China Is Responsible for Revenue in Macau and Could Affect Europe

China has been one of the biggest players on the world’s stage and its actions often affect other countries, as well as many provinces that are part of China. Naturally, the Asian country doesn’t want intentionally to hurt areas such as Macau, but it turns out that it was just collateral of the trade war between China and the US.

Simply put, once America and China started imposing various taxes on each other, Macau, as a part of China, has suffered, especially because many US casino operators run businesses there. However, it seems that Macau is not going to be the only place affected by the trade war and other China’s actions. As a matter of fact, this could impact the European gaming market as well, according to an analyst.

One of the partners at a UK-based consultancy company called Regulus Partners, Paul Leyland, stated at the KPMG Gaming eSummit that took place in Malta that China would try and put pressure on the EU, as well as its iGaming industry. During his presentation, which took place a couple of days ago, the analyst stated that China was going to put a lot of pressure in the days to come. Simply put, the EU is also a big Chinese economic partner, and China’s lawmakers really don’t like the idea of online gambling. Therefore, they would pressure the EU into re-thinking their view of online gambling (and gambling in general).

China’s Impact on the European Gaming Market

According to Leyland, [] China hasn’t really been a fan of any kind of gambling, as they have been seizing millions of dollars and arresting thousands of people who ran unregulated land-based casinos. Apart from dealing with gambling inside its borders, China has been actively working on persuading other countries in Asia to give up on running gambling-related businesses. One of the countries that actually obeyed China is Cambodia, which promised to stop issuing licenses for online casinos.

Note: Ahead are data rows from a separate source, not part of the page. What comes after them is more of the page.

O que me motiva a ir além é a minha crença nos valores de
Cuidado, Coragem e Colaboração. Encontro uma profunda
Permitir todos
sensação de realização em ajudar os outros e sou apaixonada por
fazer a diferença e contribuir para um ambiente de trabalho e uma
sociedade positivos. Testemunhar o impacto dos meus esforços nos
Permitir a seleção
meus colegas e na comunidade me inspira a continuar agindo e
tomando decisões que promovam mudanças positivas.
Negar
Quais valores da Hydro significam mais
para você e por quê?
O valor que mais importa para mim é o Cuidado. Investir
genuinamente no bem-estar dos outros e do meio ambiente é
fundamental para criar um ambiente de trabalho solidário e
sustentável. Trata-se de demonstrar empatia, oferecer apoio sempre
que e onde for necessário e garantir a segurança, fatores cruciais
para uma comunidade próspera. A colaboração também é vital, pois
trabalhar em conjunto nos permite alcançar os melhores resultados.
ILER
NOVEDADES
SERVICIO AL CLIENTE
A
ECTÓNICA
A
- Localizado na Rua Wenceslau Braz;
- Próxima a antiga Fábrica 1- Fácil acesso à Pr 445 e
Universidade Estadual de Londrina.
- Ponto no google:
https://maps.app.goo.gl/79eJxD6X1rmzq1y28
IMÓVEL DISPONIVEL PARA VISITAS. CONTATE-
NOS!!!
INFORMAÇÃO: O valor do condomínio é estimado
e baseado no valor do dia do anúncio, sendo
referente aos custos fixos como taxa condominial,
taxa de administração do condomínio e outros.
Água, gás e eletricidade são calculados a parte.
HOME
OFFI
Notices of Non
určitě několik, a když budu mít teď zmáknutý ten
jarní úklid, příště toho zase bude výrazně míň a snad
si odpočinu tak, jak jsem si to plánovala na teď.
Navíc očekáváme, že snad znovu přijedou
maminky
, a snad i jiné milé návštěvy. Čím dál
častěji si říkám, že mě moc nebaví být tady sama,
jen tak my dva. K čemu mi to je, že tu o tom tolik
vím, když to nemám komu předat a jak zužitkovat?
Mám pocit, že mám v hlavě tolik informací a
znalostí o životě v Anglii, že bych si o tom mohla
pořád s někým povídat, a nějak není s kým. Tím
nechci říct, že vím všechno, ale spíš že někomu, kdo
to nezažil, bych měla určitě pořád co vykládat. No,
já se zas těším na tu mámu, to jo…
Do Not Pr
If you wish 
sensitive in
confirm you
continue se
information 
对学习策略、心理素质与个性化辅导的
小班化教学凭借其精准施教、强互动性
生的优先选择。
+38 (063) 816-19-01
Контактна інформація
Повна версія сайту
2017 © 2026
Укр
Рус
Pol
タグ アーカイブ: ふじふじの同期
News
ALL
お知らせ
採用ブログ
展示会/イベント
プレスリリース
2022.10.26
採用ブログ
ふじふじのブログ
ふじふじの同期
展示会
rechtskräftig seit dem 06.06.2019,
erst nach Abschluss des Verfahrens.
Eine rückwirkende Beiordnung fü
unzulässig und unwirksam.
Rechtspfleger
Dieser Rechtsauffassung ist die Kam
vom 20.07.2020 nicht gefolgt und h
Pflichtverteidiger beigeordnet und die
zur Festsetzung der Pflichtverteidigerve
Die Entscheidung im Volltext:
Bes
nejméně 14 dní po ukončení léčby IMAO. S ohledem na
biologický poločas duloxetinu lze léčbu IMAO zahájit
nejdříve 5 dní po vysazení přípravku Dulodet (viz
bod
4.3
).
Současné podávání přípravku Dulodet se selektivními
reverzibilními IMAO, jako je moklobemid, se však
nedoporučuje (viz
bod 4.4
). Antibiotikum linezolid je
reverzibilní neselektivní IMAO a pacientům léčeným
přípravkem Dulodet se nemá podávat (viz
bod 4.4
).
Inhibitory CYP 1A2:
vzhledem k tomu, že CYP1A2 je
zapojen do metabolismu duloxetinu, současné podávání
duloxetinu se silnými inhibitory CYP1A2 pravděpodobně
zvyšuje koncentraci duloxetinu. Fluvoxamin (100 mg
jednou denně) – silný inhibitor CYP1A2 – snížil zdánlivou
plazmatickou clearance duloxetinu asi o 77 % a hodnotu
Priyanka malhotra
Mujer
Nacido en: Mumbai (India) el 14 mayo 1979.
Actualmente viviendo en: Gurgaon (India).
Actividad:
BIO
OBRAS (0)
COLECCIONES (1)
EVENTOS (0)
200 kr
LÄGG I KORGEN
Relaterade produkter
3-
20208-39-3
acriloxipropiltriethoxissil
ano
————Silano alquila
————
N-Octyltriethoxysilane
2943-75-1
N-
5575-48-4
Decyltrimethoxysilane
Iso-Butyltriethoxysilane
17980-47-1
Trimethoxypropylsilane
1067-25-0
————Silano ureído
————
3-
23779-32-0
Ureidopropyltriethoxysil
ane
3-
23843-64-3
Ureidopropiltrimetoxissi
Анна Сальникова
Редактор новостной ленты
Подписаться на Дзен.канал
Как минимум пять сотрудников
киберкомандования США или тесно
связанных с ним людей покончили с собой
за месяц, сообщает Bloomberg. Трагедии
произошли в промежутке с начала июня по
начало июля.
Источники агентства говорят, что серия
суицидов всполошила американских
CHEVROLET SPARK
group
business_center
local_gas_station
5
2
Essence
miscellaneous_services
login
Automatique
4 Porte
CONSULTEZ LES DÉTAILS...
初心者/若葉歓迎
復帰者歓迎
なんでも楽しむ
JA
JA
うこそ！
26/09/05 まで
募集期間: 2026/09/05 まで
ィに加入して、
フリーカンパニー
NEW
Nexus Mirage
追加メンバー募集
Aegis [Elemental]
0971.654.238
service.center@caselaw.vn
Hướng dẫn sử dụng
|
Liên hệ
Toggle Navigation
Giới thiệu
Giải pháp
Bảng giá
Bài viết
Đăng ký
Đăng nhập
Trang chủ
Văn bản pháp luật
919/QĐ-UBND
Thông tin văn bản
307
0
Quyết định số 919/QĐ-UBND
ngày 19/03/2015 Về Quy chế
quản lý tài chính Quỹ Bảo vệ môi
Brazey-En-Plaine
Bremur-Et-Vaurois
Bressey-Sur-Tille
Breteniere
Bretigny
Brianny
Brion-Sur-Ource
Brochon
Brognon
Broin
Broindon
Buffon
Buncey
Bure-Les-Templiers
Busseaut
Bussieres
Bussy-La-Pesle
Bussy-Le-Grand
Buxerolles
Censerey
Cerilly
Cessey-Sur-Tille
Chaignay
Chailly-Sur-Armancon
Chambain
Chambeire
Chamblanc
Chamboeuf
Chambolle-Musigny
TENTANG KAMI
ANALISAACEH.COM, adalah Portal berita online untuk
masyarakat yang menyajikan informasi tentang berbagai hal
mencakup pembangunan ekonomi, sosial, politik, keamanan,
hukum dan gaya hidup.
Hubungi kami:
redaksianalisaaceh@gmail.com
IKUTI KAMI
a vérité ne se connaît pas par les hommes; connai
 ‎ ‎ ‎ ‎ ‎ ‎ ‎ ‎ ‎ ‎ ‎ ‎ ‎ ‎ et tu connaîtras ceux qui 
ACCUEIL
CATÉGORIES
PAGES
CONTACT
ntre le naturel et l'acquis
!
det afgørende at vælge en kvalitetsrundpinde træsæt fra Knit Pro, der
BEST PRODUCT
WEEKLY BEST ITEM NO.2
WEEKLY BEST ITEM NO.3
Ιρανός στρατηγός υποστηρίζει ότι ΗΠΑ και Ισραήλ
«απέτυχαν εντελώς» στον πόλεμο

One of the countries that have developed online gaming is the Philippines, which suffers a lot of pressure to change the regulations regarding this industry. However, the Philippines has been doing pretty well and refuse to give up on their idea of further developing the online gambling market.

Leyland said that there was a “huge channel shift in Asian markets.” Many countries in Asia are shifting away from the traditional type of casino gaming in land-based casinos and turning to online gambling.

China is a big player, and its legislators simply don’t have a positive attitude towards gambling. As the country continues to expand its worldwide influence, many countries would probably feel the same pressure that the Philippines is currently experiencing. The question that we all should ask is this — is there a possibility for the US gambling market to suffer from China’s influence or is it immune? Well, it takes a very good analyst to answer that question.